University of Virginia Library


42

ON SNOWDON.

But mists grew round us even as we spake—
Impenetrable mists of ghostly white,
That hid the darkness and the stars of night,
And hid the slumber of the glimmering lake,
And the dark cliffs that circle it and break
The might of storm and sun—and hid the snow,
And frozen steps imprinted deep to show
The perilous pathway that our feet must take.
So wrapped in mist we climbed forlorn of hope,
Forgetful of the prize that our desire
Had painted in its dreams—night's veil withdrawn,
And, from the summit of the weary slope,
Sea, hill and plain—a waking world afire
With the first rosy shimmer of the dawn.
Then came the rushing of a sudden blast—
A bitter nightwind, from whose icy breath
Even the mists, chilly and damp as death,
Shivered and shrank affrighted—fierce and fast

43

Into the void of air their billows passed,
Rolled by the fury of the whirling wind—
And for a moment all the heights behind
Stood forth supremely—manifest at last—
The kingly mountain in its robe of white
Wildly awoken from its misty swoon—
The pillars that uplift its dome on high—
Its lonely precipices black as night
Against the crescent of the risen moon,
And stars and darkness of the unclouded sky.
And then the mists grew round us, as before,
And knee-deep in the snow we struggled on
With blinded eyes: but ever and anon
For one such mighty moment and no more
Came such a shiver of the wind and tore
Aside the veil that hid the mountain's face,
And shewed the white mists wreathing round the base
Of its dark dripping buttresses, and bore
Their boiling waves with stormy speed along:—
O lost and found! O mountain, lake and sky!
O sudden revelation! swift eclipse!
Marvellous moments, that my accents wrong,
Forgive!

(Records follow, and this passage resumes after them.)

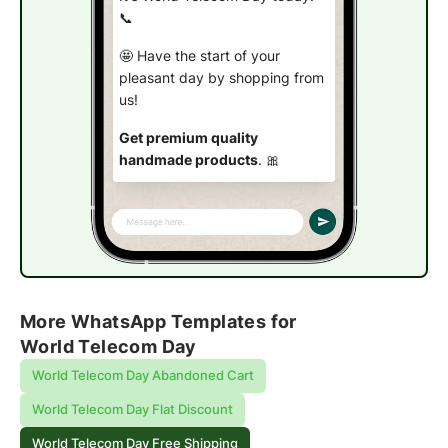
📞
🤩 Have the start of your
pleasant day by shopping from
us!
Get premium quality
handmade products
. 🎀
Use code 👉
TELE22
to avail
the offer.
Get free shipping
More WhatsApp Templates for
World Telecom Day
World Telecom Day Abandoned Cart
World Telecom Day Flat Discount
World Telecom Day Free Shipping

My passionate recollections die
Even on the threshold of my faltering lips.

44

There passed a time and we had won the height:
Bitter and bleak the breath of twilight blew,
Visible in the mist, that ever grew
More wan and cold: the darkness of the night
Slowly became a pale and lifeless light,
That touched with frosty red each orient cloud:—
And ever as the circling mists allowed,
A wilderness of mountains filled the sight—
Black island masses, round whose shores were tost
Billows of vapour—surgings of a sea:—
While to the west, in one vast crescent sweep,
Ran fifty leagues of dimly outlined coast,
Whose rocky headlands murmured voicelessly
The white lipped moanings of the eternal deep.